I have the system $$\dot{x_1}=x_1+2x_2-6, \enspace \enspace x_1(0)=1 \\ \dot{x_2}=6x_1-3x_2+24 \enspace\enspace x_2(0)=-1$$ and want to find the solution of this IVP. I wrote the system as $$\dot{x}=Ax+b(t)$$ where $$ A = \left( \begin{matrix} 1 & 2 \\ 6 & -3 \end{matrix} \right) \text{ and } b(t) = \left( \begin{matrix} -6 \\ 24 \end{matrix} \right). $$
I am studying from Perko's book and it says the following. If $e^{At}$ is any fundamental matrix solution of the system $\dot{x}=Ax$ then the solution of the nonhomogeneous linear system has the form $$ x(t)=e^{At}x_0 + e^{At} \int_{0}^{t} e^{-A\tau} b(\tau) d\tau. $$
To find $e^{At}$, I diagonalize $A$ by finding its eigenvalues $\lambda_1,\lambda_2$ and then corresponding eigenvectors $v_1,v_2$. So that I construct the matrix $P$ which has columns $v_1$ and $v_2$. Thus, I could be able to write $e^{At}=Pe^{Bt}P^{-1}$ where $B=diag(\lambda_1,\lambda_2)$. However, I think that there must be some easier way to find the solution as $b(t)$ does not depend on $t$ actually.
To sum up,
- How can I find the solution of these type of systems where the nonhomogeneous part does not depend on the parameter?
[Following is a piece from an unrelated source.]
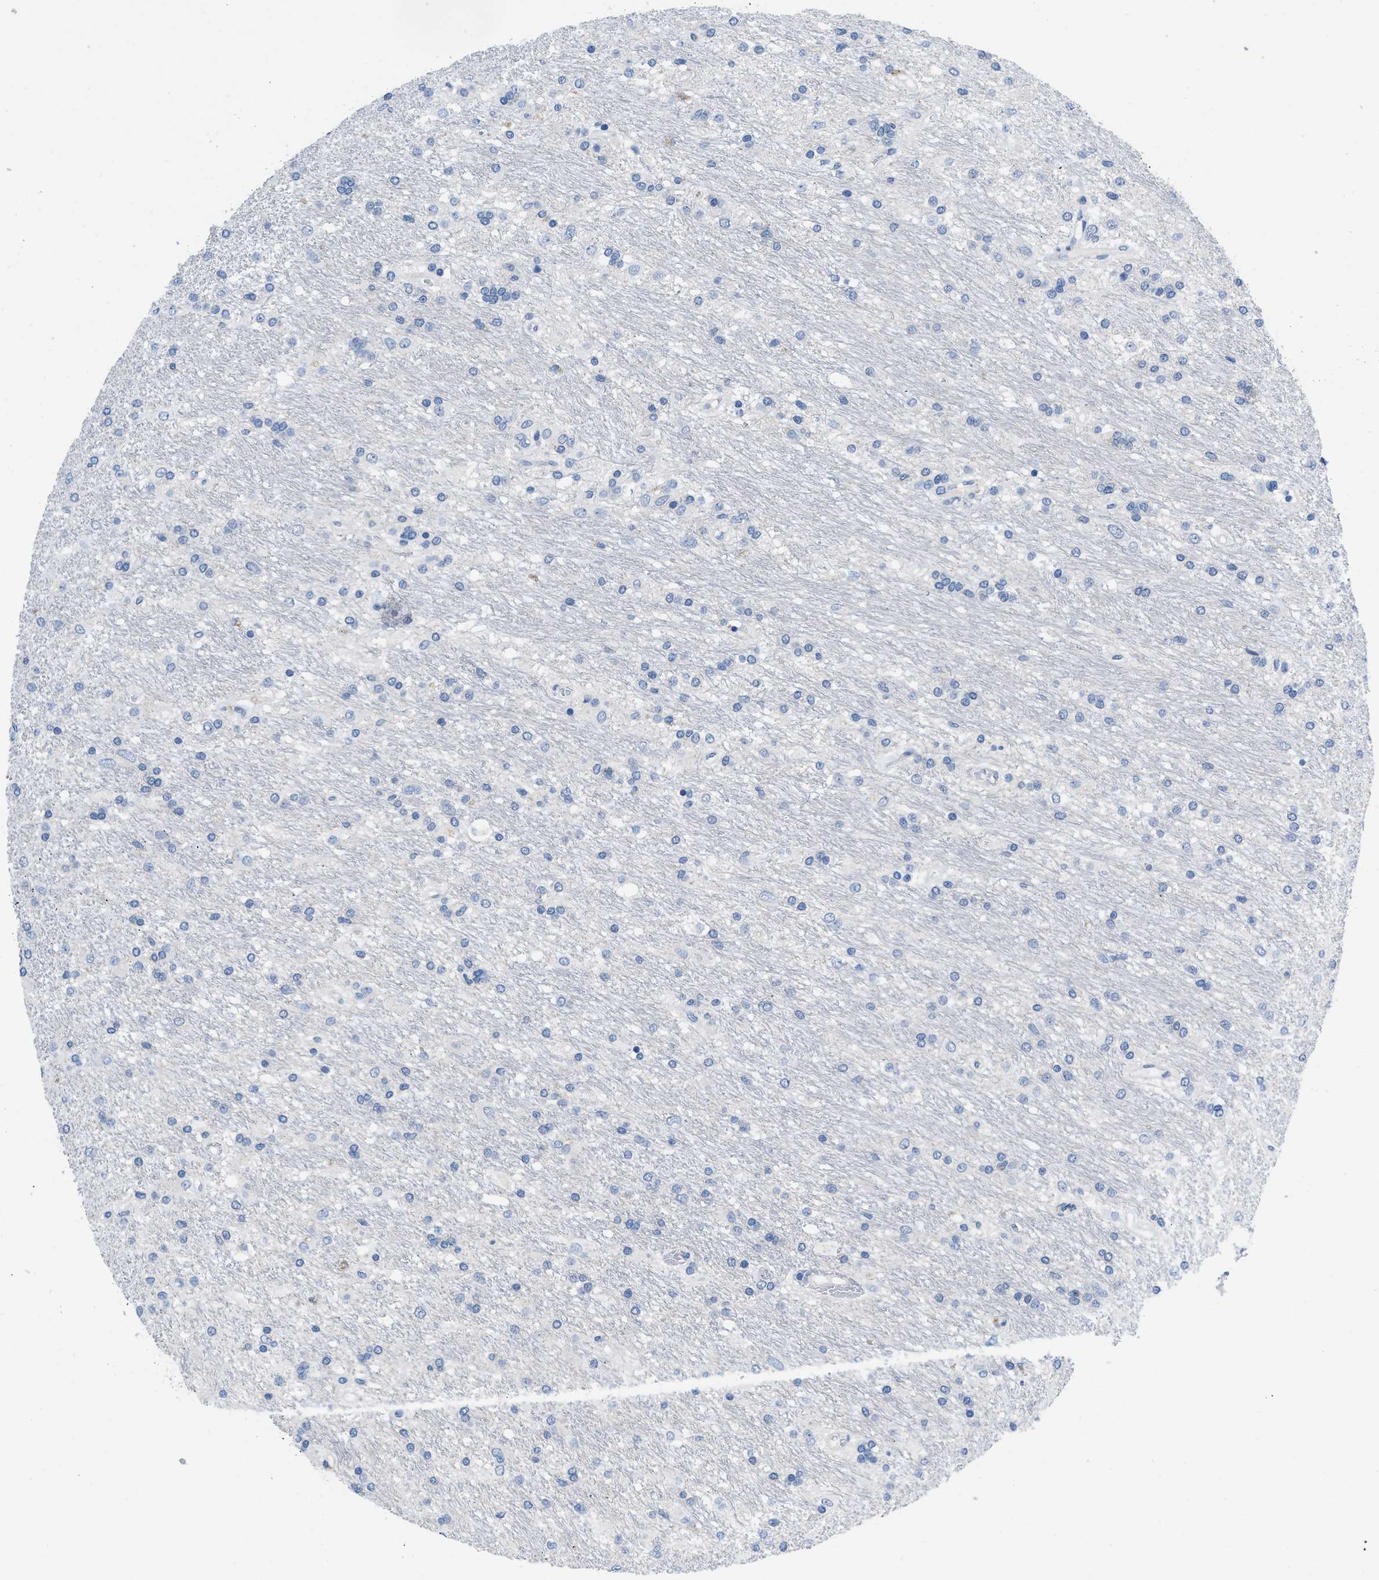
{"staining": {"intensity": "negative", "quantity": "none", "location": "none"}, "tissue": "glioma", "cell_type": "Tumor cells", "image_type": "cancer", "snomed": [{"axis": "morphology", "description": "Glioma, malignant, Low grade"}, {"axis": "topography", "description": "Brain"}], "caption": "Immunohistochemistry (IHC) image of human malignant low-grade glioma stained for a protein (brown), which shows no staining in tumor cells.", "gene": "PYY", "patient": {"sex": "male", "age": 77}}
- How can I convert the system to a (probably) second order differential equation?
$$\dot{x_1}=x_1+2x_2-6, \enspace \enspace x_1(0)=1 \\ \dot{x_2}=6x_1-3x_2+24 \enspace\enspace x_2(0)=-1$$ Substract both differential equations: $${x'_1}-x'_2=-5x_1+5x_2-30$$ $$({x_1}-x_2)'=-5(x_1-x_2)-30$$ $$(({x_1}-x_2)e^{5t})'=-30e^{5t}$$ It's easy to integrate: $$({x_1}-x_2)e^{5t}=-6e^{5t}+c_1$$ $${x_1}=x_2-6+c_1e^{-5t}$$ Note that since we have : $$x_1(0)=1, x_2(0)=-1 \implies c_1=8$$ Substitute this in the second differential equation and solve to get $x_2$. Here substitute $x_1$: $$\dot{x_2}=6\color {red}{x_1}-3x_2+24 $$ $$\dot{x_2}=6\color {red}{(x_2-6+8e^{-5t} )}-3x_2+24 $$ Then solve the equation, it's a first order DE: $$\dot{x_2}-3x_2=48e^{-5t}-12 $$ $$({x_2}e^{-3t})'=48e^{-8t}-12e^{-3t} $$
2. How can I convert the system to a (probably) second order differential equation?
Just differentiate one of the two differential equation and substitute in the second one. Then you have a second order linear differential equation that you can easily solve.